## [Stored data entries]
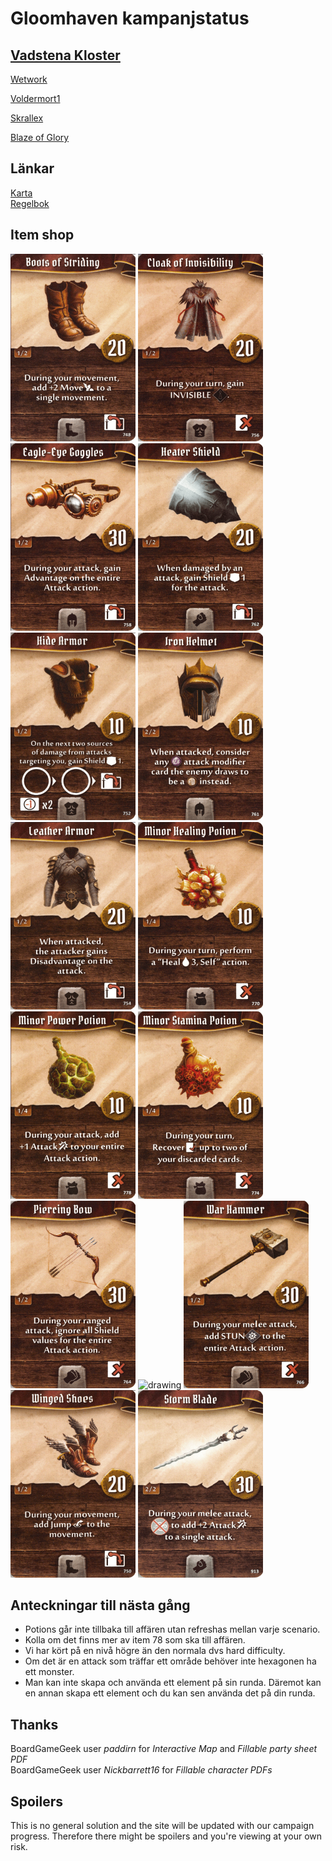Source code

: # Gloomhaven kampanjstatus

##  [Vadstena Kloster](allfathr.github.io/partysheet.png)
[Wetwork](allfathr.github.io/players/cragheart.png)

[Voldermort1](allfathr.github.io/players/tinkerer.png)

[Skrallex](allfathr.github.io/players/mindthief.png)

[Blaze of Glory](allfathr.github.io/players/spellweaver.png)

## Länkar
[Karta](allfathr.github.io/map.png)  
[Regelbok](https://drive.google.com/open?id=10Sjmjdyc2Fan62Ubi1LsHXtTz2r5wU-o)

## Item shop
<style>
  div.container {
    display:inline-block;
  }
</style>
<div class="container">
  <img src="firstset/boots-of-striding.png" alt="drawing" width="200"/>
</div>
<div class="container">
  <img src="firstset/cloak-of-invisibility.png" alt="drawing" width="200"/>
</div>
<div class="container">
  <img src="firstset/eagle-eye-goggles.png" alt="drawing" width="200"/>
</div>  
<div class="container">
  <img src="firstset/heater-shield.png" alt="drawing" width="200"/>
</div>  
<div class="container">
  <img src="firstset/hide-armor.png" alt="drawing" width="200"/>
</div>  
<div class="container">
  <img src="firstset/iron-helmet.png" alt="drawing" width="200"/>
</div>  
<div class="container">
  <img src="firstset/leather-armor.png" alt="drawing" width="200"/>
</div>  
<div class="container">
  <img src="firstset/minor-healing-potion.png" alt="drawing" width="200"/>
</div> 
<div class="container">
  <img src="firstset/minor-power-potion.png" alt="drawing" width="200"/>
</div> 
<div class="container">
  <img src="firstset/minor-stamina-potion.png" alt="drawing" width="200"/>
</div>  
<div class="container">
  <img src="firstset/piercing-bow.png" alt="drawing" width="200"/>
  
<div class="container">
  <img src="firstset/poison-daggers.png" alt="drawing" width="200"/>
</div>  
<div class="container">
  <img src="firstset/war-hammer.png" alt="drawing" width="200"/>
</div>  
<div class="container">
  <img src="firstset/winged-shoes.png" alt="drawing" width="200"/>
</div>  
<div class="container">
  <img src="firstset/storm-blade.png" alt="drawing" width="200"/>
</div>

## Anteckningar till nästa gång
* Potions går inte tillbaka till affären utan refreshas mellan varje scenario.  
* Kolla om det finns mer av item 78 som ska till affären.  
* Vi har kört på en nivå högre än den normala dvs hard difficulty.  
* Om det är en attack som träffar ett område behöver inte hexagonen ha ett monster.  
* Man kan inte skapa och använda ett element på sin runda. Däremot kan en annan skapa ett element och du kan sen använda det på din runda.


## Thanks
BoardGameGeek user *paddirn* for *Interactive Map* and *Fillable party sheet PDF*  
BoardGameGeek user *Nickbarrett16* for *Fillable character PDFs*


## Spoilers
This is no general solution and the site will be updated with our campaign progress. Therefore there might be spoilers and you're viewing at your own risk.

## [TASK GOAL]
Reproduce every line of the entries above verbatim, leaving the pictures out of your answer.

## [SOLUTION TO THIS PROBLEM]
Source code

: # Gloomhaven kampanjstatus

##  [Vadstena Kloster](allfathr.github.io/partysheet.png)
[Wetwork](allfathr.github.io/players/cragheart.png)

[Voldermort1](allfathr.github.io/players/tinkerer.png)

[Skrallex](allfathr.github.io/players/mindthief.png)

[Blaze of Glory](allfathr.github.io/players/spellweaver.png)

## Länkar
[Karta](allfathr.github.io/map.png)  
[Regelbok](https://drive.google.com/open?id=10Sjmjdyc2Fan62Ubi1LsHXtTz2r5wU-o)

## Item shop
<style>
  div.container {
    display:inline-block;
  }
</style>
<div class="container">
  <img src="firstset/boots-of-striding.png" alt="drawing" width="200"/>
</div>
<div class="container">
  <img src="firstset/cloak-of-invisibility.png" alt="drawing" width="200"/>
</div>
<div class="container">
  <img src="firstset/eagle-eye-goggles.png" alt="drawing" width="200"/>
</div>  
<div class="container">
  <img src="firstset/heater-shield.png" alt="drawing" width="200"/>
</div>  
<div class="container">
  <img src="firstset/hide-armor.png" alt="drawing" width="200"/>
</div>  
<div class="container">
  <img src="firstset/iron-helmet.png" alt="drawing" width="200"/>
</div>  
<div class="container">
  <img src="firstset/leather-armor.png" alt="drawing" width="200"/>
</div>  
<div class="container">
  <img src="firstset/minor-healing-potion.png" alt="drawing" width="200"/>
</div> 
<div class="container">
  <img src="firstset/minor-power-potion.png" alt="drawing" width="200"/>
</div> 
<div class="container">
  <img src="firstset/minor-stamina-potion.png" alt="drawing" width="200"/>
</div>  
<div class="container">
  <img src="firstset/piercing-bow.png" alt="drawing" width="200"/>
  
<div class="container">
  <img src="firstset/poison-daggers.png" alt="drawing" width="200"/>
</div>  
<div class="container">
  <img src="firstset/war-hammer.png" alt="drawing" width="200"/>
</div>  
<div class="container">
  <img src="firstset/winged-shoes.png" alt="drawing" width="200"/>
</div>  
<div class="container">
  <img src="firstset/storm-blade.png" alt="drawing" width="200"/>
</div>

## Anteckningar till nästa gång
* Potions går inte tillbaka till affären utan refreshas mellan varje scenario.  
* Kolla om det finns mer av item 78 som ska till affären.  
* Vi har kört på en nivå högre än den normala dvs hard difficulty.  
* Om det är en attack som träffar ett område behöver inte hexagonen ha ett monster.  
* Man kan inte skapa och använda ett element på sin runda. Däremot kan en annan skapa ett element och du kan sen använda det på din runda.


## Thanks
BoardGameGeek user *paddirn* for *Interactive Map* and *Fillable party sheet PDF*  
BoardGameGeek user *Nickbarrett16* for *Fillable character PDFs*


## Spoilers
This is no general solution and the site will be updated with our campaign progress. Therefore there might be spoilers and you're viewing at your own risk.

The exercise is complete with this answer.